Appeal allowed, new trial ordered; Wagner, CJ and Côté, Rowe and O’Bonsawin SCJJ, dissenting
Relevance to Kenyan jurisprudence
The decision emphasizes the importance of safeguarding informational privacy in the overwhelmingly digital age, recognizing the potential of IP addresses to disclose personal information when combined with other data. The decision also highlights the increasingly important role played by private sector organizations, and ISP in particular, in the context of such searches. While the Charter applies to state-individual relations, the court's findings should also be of interest to private organizations that hold personal information and to which law enforcement authorities may present certain access requests.

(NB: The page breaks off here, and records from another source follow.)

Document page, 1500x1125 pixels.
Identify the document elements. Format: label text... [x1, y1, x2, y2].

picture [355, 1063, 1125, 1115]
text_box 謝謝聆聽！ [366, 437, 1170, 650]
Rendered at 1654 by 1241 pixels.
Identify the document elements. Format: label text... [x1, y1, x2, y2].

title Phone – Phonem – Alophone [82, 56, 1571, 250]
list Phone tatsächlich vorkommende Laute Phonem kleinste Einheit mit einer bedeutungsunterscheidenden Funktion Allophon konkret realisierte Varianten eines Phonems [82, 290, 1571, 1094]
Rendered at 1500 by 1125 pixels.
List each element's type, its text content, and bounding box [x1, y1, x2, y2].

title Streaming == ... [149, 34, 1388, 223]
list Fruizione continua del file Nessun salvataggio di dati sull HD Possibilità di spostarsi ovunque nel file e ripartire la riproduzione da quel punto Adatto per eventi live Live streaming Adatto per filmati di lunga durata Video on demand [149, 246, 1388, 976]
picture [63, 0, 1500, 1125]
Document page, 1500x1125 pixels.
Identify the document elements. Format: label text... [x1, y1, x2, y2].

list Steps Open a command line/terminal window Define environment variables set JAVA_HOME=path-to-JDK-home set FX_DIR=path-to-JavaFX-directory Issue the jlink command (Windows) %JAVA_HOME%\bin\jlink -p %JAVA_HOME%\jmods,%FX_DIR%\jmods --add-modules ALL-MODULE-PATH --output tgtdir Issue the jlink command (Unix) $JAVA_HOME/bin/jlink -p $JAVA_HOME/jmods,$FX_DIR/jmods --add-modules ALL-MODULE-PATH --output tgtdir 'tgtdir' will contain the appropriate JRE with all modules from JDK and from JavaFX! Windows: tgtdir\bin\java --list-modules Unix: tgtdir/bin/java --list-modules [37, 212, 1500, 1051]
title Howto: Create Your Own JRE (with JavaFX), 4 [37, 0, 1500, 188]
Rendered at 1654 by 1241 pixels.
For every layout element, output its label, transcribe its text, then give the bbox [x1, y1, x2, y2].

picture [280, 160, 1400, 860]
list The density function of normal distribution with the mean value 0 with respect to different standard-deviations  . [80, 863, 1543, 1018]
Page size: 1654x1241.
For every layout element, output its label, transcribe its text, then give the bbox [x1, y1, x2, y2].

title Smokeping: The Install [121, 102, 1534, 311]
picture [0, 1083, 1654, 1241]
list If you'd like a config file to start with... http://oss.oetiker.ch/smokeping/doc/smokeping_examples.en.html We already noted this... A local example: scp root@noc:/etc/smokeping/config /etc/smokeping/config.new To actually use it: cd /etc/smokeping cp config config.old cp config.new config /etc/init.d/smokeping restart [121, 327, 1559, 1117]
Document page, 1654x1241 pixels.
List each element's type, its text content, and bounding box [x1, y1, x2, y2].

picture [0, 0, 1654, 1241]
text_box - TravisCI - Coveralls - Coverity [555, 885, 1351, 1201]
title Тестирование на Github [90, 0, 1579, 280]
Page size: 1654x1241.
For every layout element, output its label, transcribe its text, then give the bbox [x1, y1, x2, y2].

The Data Protection Act, Cap 411 C provides in section 2 that data includes information which is recorded as part of a relevant filing system.
Section 25 provides that every data controller or data processor shall ensure that personal data is—
(a) processed in accordance with the right to privacy of the data subject;
(e) collected only where a valid explanation is provided whenever information relating to family or private affairs is required;
In Kenya, the case of Okiya Omtatah Okoiti v Communications Authority of Kenya and Others, Constitutional Petition No. 53 of 2017, the High Court reaffirmed the importance of the right to privacy by stating data protection is an aspect of safeguarding a person’s right to privacy. It provides for the legal protection of a person in instances where such a person’s personal particulars (information) are being processed by another person or institution (the data user). Processing of information generally refers to the collecting, storing, using and communicating of information. The processing of information by the data user/responsible party threatens the personality in two ways:
a) First, the compilation and distribution of personal information creates a direct threat to the individual’s privacy; and
(b) second, the acquisition and disclosure of false or misleading information may lead to an infringement of his identity.
On appeal, the Supreme Court in Petition No. 8 of 2020 ruled that installation of the DMS without adequate data protection measures violated the right to privacy. The decision underscored the importance of protecting personal data, including IP addresses, and set a precedent for how technological implementation must comply with privacy laws in Kenya. This is the same position that has been upheld in the above Supreme Court of Canada case.